Every time a transformative invention took hold over the past two centuries, businesses would disappear and workers would lose jobs. But new businesses would emerge that employed even more.
The combustion engine decimated makers of horse-drawn carriages, saddles, buggy whips and other occupations that depended on the horse trade. But it also resulted in huge auto plants that employed hundreds of thousands of workers, who were paid enough to help create a prosperous middle class.
“What has always been true is that technology has destroyed jobs but also always created jobs,” says Nobel Prize-winning economist Joseph Stiglitz of Columbia University.
The astounding capabilities of computer technology are forcing some mainstream economists to rethink the conventional wisdom about the economic benefits of technology, however. For the first time, we are seeing machines that can think — or something close to it.
In the early 1980s, at the beginning of the personal computer age, economists thought computers would do what machines had done for two centuries — eliminate jobs that required brawn, not brains.
Low-level workers would be forced to seek training to qualify for jobs that required more skills. They'd become more productive and earn more money. The process would be the same as when mechanization replaced manual labor on the farm a century ago; workers moved to the city and got factory jobs that required higher skills but paid more.
But it hasn't quite worked out that way.

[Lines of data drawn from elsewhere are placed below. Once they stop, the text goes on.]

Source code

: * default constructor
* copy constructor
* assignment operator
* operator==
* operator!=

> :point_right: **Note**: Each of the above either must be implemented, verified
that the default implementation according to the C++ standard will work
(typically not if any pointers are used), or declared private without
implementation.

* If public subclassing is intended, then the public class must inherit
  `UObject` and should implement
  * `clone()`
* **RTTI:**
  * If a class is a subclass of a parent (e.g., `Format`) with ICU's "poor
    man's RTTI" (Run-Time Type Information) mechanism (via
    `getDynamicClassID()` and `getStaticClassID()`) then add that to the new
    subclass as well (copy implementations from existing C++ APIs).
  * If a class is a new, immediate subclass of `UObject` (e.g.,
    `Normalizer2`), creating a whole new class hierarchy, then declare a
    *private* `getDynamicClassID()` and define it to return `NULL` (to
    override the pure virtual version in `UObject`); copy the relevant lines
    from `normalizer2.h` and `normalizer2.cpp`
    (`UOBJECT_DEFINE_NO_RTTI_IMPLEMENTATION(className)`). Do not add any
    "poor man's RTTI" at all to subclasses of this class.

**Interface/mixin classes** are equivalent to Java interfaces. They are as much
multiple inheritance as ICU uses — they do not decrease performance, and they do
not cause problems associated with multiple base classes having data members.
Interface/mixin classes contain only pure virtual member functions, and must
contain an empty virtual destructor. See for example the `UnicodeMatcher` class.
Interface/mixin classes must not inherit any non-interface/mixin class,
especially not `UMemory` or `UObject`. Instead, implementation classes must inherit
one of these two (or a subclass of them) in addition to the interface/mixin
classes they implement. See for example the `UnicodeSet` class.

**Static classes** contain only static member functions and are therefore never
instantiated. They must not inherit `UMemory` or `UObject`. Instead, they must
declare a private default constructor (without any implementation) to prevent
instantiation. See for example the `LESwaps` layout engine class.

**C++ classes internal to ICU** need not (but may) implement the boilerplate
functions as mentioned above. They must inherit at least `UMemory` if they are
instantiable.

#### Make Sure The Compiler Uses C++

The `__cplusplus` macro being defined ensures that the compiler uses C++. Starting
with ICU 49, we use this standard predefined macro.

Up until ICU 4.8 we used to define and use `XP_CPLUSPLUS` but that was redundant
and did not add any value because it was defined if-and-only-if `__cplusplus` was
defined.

It turns out that computers most easily target jobs that involve routines, whatever skill level they require. And the most vulnerable of these jobs, economists have found, tend to employ midskill workers, even those held by people with college degrees — the very jobs that support a middle-class, consumer economy.
A new threat
So the rise of computer technology poses a threat that previous generations of machines didn't: The old machines replaced human brawn but created jobs that required human brains. The new machines threaten both.
“Technological change is more encompassing and moving faster and making it harder and harder to find things that people have a comparative advantage in” versus machines, says David Autor, an economist at the Massachusetts Institute of Technology who has studied the loss of midpay jobs to technology.
Here are a few scenarios that economists and technologists offer about jobs in the future:
• Healthy economy
It has always happened before. Europe and the United States endured repeated economic and social upheaval during the 19th and early 20th centuries as their agricultural economies transformed into industrial ones. Columbia's Stiglitz argues that such pressures led to the collapse of the world economy in 1929 — the cataclysm we call the Great Depression.
The mechanization of farming caused agricultural production to soar worldwide in the 1920s — and prices to plunge. American farmers, who accounted for a fifth of the U.S. workforce, lost purchasing power and also struggled to pay their mortgages and other loans.